# grsecurity: Illegal Instruction issue

## gr_quark

Hi,

I am trying to run CurlAgent process, which is using libcurl5.2.0 on Wind River Linux.

When this process calls curl_easy_init function to do the curl initialization, I am getting illegal instruction issue which is as follows.
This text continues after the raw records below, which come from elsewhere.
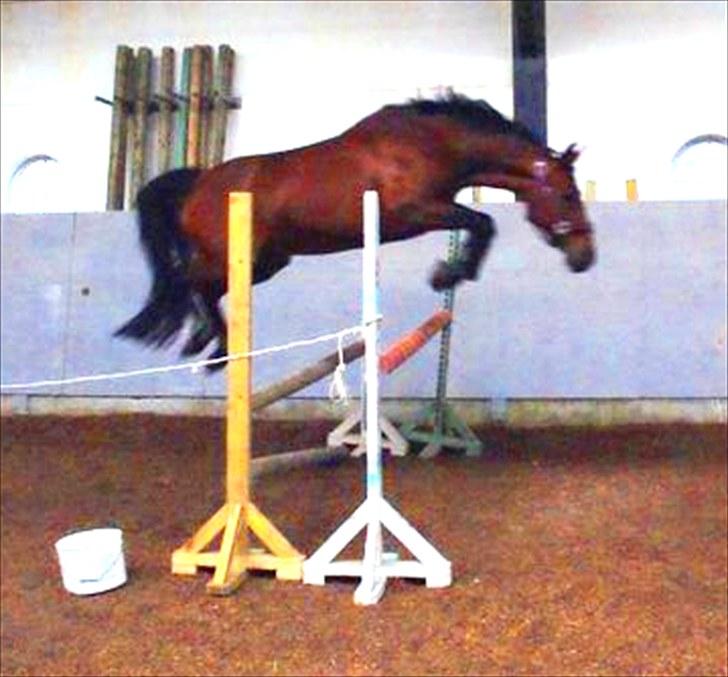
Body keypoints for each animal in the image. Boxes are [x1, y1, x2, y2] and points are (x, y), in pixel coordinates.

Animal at [115, 92, 596, 369]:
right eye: (568, 196)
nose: (585, 256)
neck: (432, 143)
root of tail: (200, 181)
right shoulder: (415, 212)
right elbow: (483, 222)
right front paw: (447, 274)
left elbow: (480, 224)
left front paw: (450, 273)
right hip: (235, 256)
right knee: (188, 280)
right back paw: (215, 349)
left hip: (266, 262)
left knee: (202, 287)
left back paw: (206, 343)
[ 6451.875789] grsec: From 192.168.100.103: Illegal instruction occurred at aa65e32b in /usr/games/MQTT/branch_TGateOne_IDF14/xmpp_if/CurlAgent/CurlAgent[CurlAgent:8132] uid/euid:0/0 gid/egid:0/0, parent /bin/bash[sh:7975] uid/euid:0/0 gid/egid:0/0

[ 6451.909066] grsec: From 192.168.100.103: denied resource overstep by requesting 4096 for RLIMIT_CORE against limit 0 for /usr/games/MQTT/branch_TGateOne_IDF14/xmpp_if/CurlAgent/CurlAgent[CurlAgent:8132] uid/euid:0/0 gid/egid:0/0, parent /bin/bash[sh:7975] uid/euid:0/0 gid/egid:0/0

Does someone is having any pointers to look into this issue?

Regards

Mohita

----------

## toralf

IMO an "Illegal instruction" could be related rather to compiler flag issue than grSecurity. Did you compiled the exe it on a different machine/processor than where you run it now ?

----------

## Ant P.

Post your `emerge --info curl`, please.

----------